Dinosaur Hunter Diaries #052: Killing Time

Friday, July 24, 2020 at 8:00 am Comments Off on Dinosaur Hunter Diaries #052: Killing Time

Turok: Dinosaur Hunter #13


Arrr! Pirates take over Turok’s pagecount!


Dr. Regan Howell has been taken Turok to the Port Cynthia hall of anthropology for a scientific study, and it’s confirmed he clearly is a man from before their time — his vitals clearly line up with his old-school diet and life in the wild, and there’s no trace carcinogens in his body like most folks in the modern day.



While it’s good to have this cleared up, Regan is insistent this remain under wraps. Apparently some of Turok’s notoriety has gotten out, as a journalist snoops on them through the window, though Turok smashes his camera and sends him packing. The journalist hits the bricks, only to fall down an open manhole…


… and land at the feet of a sordid crew of beasts and undesirables. Who on earth are these guys?


This is Esau Vestment, or better known by his self-given title, Captain Red. A former slave from 1752, who soon rebranded himself as a ruthless, self-serving scourge of the seas, out to murder and plunder as was the style at the time.



While burying his latest stash of treasure in a cave in the Americas, he found himself whisked through a portal to lands unknown — the Lost Land! Although saved from a tyrannosaurus rex by the robotic natives, they hadn’t necessarily saved his skin.


This was during the time of Mothergod’s reign over the Lost Lands — the events of Unity, if you recall! — and she hardly had use for slaves. After all, she already had Turok, who was a perfectly good scout and attack dog (until he wasn’t).



Instead, Red found himself a test subject for the rainbow rower’s bio-mechanics lab, with his body subjected to experiments of flesh and steel. For five months he served as their lab rat, replacing his missing eye with a digital optical, and his left arm with one of serrated gold-chrome. Good trade? Probably not.



Of course, the heroes of the Valiant universe eventually brought their fight to the rainbow tower, sowing chaos throughout Mothergod’s forces. In the confusion, Red made good his escape… but made sure to grant freedom to the poor souls who also suffered his same fate.



He instead found the rejected specimens — bionisaurs, boasting more than just metallic brain implants, but many left mutated or stunted by their variety of alleged enhancements. Two of the bionisaurs, Proto and Misfire (a triceratops and unspecified theropod respectively) knew a saviour when they saw one, and Red saw the making of a new crew. With the help of the service robot OU-8-2, the fearsome foursome finally escaped the wretched tower.
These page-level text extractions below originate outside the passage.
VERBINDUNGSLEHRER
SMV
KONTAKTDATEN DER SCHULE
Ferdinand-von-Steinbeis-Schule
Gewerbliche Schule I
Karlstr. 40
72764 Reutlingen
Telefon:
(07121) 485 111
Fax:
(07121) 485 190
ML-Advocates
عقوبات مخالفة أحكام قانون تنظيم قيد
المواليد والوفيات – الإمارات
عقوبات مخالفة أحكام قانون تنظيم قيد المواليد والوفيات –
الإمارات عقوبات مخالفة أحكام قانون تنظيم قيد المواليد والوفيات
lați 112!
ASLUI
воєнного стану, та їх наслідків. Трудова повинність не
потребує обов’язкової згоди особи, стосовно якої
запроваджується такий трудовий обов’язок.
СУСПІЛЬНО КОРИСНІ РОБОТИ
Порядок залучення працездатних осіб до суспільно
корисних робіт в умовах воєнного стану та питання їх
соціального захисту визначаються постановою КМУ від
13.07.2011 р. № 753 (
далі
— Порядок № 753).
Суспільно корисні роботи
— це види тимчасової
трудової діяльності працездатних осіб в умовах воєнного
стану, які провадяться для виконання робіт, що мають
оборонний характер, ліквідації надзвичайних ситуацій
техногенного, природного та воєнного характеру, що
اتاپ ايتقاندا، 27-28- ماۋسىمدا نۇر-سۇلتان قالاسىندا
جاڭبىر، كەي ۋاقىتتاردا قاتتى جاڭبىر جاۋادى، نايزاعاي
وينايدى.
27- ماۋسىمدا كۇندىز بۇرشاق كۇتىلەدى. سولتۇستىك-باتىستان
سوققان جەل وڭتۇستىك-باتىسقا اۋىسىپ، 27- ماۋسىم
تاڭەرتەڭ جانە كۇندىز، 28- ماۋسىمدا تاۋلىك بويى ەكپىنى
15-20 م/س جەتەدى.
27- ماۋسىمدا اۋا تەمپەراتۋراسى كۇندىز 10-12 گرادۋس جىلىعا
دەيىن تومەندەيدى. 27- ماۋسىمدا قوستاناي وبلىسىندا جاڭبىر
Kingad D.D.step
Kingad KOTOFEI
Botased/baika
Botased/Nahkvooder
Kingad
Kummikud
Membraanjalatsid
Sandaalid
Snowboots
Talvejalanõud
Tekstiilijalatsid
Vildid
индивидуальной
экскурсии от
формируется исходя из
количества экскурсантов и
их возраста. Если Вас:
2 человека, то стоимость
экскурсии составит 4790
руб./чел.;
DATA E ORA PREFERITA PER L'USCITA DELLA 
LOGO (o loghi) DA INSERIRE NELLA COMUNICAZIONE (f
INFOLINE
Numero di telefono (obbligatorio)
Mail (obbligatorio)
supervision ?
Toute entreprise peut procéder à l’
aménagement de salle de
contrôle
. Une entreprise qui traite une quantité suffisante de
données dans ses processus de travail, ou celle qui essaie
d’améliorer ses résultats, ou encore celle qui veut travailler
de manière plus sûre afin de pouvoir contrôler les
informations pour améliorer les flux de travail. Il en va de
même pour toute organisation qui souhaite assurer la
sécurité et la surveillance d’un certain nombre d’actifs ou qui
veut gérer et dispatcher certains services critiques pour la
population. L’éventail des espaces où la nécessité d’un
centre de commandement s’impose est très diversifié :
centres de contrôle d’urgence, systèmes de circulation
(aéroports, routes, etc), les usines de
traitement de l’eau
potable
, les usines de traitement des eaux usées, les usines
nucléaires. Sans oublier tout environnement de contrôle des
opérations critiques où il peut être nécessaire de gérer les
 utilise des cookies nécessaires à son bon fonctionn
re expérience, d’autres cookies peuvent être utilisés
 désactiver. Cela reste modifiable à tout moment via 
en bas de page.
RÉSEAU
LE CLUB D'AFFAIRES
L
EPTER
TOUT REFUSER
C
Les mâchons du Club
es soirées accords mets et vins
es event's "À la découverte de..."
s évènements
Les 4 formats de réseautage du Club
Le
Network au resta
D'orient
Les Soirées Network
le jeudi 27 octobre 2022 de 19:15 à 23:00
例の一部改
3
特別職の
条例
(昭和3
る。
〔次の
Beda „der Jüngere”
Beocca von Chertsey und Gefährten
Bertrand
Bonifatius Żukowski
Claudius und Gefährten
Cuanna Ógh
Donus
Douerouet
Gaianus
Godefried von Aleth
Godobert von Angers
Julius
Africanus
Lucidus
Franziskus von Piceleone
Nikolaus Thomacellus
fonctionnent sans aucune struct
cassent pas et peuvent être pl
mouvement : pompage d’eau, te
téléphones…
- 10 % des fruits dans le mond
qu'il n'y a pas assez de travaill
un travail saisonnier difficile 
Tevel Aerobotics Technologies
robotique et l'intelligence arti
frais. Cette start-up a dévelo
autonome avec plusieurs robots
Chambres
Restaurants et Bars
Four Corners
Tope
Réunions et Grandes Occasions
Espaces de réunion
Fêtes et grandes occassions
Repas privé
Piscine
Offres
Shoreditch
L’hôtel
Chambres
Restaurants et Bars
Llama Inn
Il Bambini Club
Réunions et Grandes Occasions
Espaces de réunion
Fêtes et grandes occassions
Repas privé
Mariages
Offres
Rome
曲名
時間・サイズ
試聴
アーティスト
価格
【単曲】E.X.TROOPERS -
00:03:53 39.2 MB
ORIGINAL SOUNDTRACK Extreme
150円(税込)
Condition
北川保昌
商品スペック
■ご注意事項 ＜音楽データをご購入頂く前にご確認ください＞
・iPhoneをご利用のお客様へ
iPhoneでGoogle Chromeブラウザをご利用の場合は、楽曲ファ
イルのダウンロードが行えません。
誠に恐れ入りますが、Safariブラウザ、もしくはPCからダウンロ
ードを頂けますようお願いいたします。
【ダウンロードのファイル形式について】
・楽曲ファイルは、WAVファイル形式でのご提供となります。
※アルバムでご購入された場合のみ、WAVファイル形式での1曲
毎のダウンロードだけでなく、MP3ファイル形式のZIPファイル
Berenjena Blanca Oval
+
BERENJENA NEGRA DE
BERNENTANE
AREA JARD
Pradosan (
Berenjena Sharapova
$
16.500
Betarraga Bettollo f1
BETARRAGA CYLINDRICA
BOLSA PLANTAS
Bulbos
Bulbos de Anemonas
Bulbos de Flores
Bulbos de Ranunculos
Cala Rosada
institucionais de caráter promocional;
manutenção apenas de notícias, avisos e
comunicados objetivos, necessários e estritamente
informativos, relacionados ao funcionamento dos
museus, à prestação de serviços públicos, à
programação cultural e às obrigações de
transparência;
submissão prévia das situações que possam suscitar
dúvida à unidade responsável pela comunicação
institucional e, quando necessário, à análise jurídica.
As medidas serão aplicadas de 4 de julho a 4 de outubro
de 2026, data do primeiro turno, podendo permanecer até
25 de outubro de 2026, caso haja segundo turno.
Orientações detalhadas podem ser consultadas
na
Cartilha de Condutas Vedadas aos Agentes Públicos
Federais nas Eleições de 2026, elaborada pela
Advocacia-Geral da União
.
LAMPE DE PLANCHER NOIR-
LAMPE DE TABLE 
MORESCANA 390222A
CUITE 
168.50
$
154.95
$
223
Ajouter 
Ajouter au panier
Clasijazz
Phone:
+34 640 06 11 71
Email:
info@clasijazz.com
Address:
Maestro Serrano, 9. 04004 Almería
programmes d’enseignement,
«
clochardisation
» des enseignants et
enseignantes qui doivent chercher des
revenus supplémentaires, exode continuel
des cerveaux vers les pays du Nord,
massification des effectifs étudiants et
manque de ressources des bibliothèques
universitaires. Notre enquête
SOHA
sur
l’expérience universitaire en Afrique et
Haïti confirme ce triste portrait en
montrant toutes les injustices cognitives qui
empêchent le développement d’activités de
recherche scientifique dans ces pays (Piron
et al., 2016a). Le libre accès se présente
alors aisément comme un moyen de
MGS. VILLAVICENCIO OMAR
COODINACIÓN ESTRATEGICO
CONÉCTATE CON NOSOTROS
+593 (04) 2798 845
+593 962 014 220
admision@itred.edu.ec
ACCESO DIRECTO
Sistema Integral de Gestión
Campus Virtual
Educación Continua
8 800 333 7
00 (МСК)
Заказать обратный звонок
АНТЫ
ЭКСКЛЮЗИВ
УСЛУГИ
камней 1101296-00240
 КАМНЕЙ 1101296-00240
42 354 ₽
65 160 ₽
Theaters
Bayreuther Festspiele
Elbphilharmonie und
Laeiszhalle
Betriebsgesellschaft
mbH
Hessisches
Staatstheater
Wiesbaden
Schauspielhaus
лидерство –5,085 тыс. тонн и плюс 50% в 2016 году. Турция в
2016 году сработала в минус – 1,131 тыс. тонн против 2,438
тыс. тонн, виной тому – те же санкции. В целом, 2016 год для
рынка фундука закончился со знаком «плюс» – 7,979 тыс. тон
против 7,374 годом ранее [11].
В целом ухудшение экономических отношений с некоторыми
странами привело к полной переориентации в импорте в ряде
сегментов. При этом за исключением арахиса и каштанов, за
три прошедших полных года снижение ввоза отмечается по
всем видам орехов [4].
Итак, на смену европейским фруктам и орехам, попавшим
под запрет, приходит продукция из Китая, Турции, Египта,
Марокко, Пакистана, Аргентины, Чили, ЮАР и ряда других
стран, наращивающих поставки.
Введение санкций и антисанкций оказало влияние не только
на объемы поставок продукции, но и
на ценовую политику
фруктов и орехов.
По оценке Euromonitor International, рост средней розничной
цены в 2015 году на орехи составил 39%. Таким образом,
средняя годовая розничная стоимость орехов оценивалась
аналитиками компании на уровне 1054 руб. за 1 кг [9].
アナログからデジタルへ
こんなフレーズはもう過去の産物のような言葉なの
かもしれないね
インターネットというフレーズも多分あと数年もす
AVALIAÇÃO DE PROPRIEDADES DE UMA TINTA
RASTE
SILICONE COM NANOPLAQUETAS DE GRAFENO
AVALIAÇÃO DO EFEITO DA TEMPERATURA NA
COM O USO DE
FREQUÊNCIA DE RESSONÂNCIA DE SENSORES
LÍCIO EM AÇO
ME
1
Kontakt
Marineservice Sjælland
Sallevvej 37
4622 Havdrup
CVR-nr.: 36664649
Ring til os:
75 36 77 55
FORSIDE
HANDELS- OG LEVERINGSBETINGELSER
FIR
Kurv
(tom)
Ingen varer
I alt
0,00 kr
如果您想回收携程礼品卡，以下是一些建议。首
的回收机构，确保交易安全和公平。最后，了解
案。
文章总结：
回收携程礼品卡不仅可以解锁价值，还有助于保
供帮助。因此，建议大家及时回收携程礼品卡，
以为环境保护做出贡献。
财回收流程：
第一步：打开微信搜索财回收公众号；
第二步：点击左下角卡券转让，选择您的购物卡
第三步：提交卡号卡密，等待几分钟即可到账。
On the way out, Red witnessed Turok laying waste to the forces he was once allied with. “Just my kind of scum,” Red muses, “not that I felt inclined to help him any.” However, Red and his crew were not to enjoy their freedom — before they’d even cleared the base, Unity had occurred, seemingly destroying the Lost Land, and Red, along with all the other denizens, were whisked away by Solar’s power, to land wherever it was believed they originated in time and space.


Thus, Captain Red and his men have found themselves in the sewers of Port Cynthia. With OU-8-2’s data banks, they’ve worked out they are, indeed, back on Earth… but not in Red’s own time. They’ve spent a few weeks lying low and learning whatever they can, but despite the hullabaloo, Red’s agenda remains unchanged: to reclaim his lost treasure!

Tim Truman takes the reins, and gives us this quirky change of pace. Seeing Mothergod’s reign explored some more and how it effects the unluckier refugees of time is an interesting little throwback, a chance to show that Turok wasn’t just a one-off, she snapped up whoever she could get her hands on!

Captain Red’s a funny one; the fact the bulk of the story is told through his recounting makes this issue stand out, and apparently the only reason he came to be was because Rags Morales really wanted to draw a pirate (according to trivia in Comics Scene #41). He’s an odd duck in the context of Turok, but Rags clearly relishes it, delivering an exquisitely detailed sequence of his time before the Lost Land, and having a blast drawing Red’s disjointed, flowy get-up.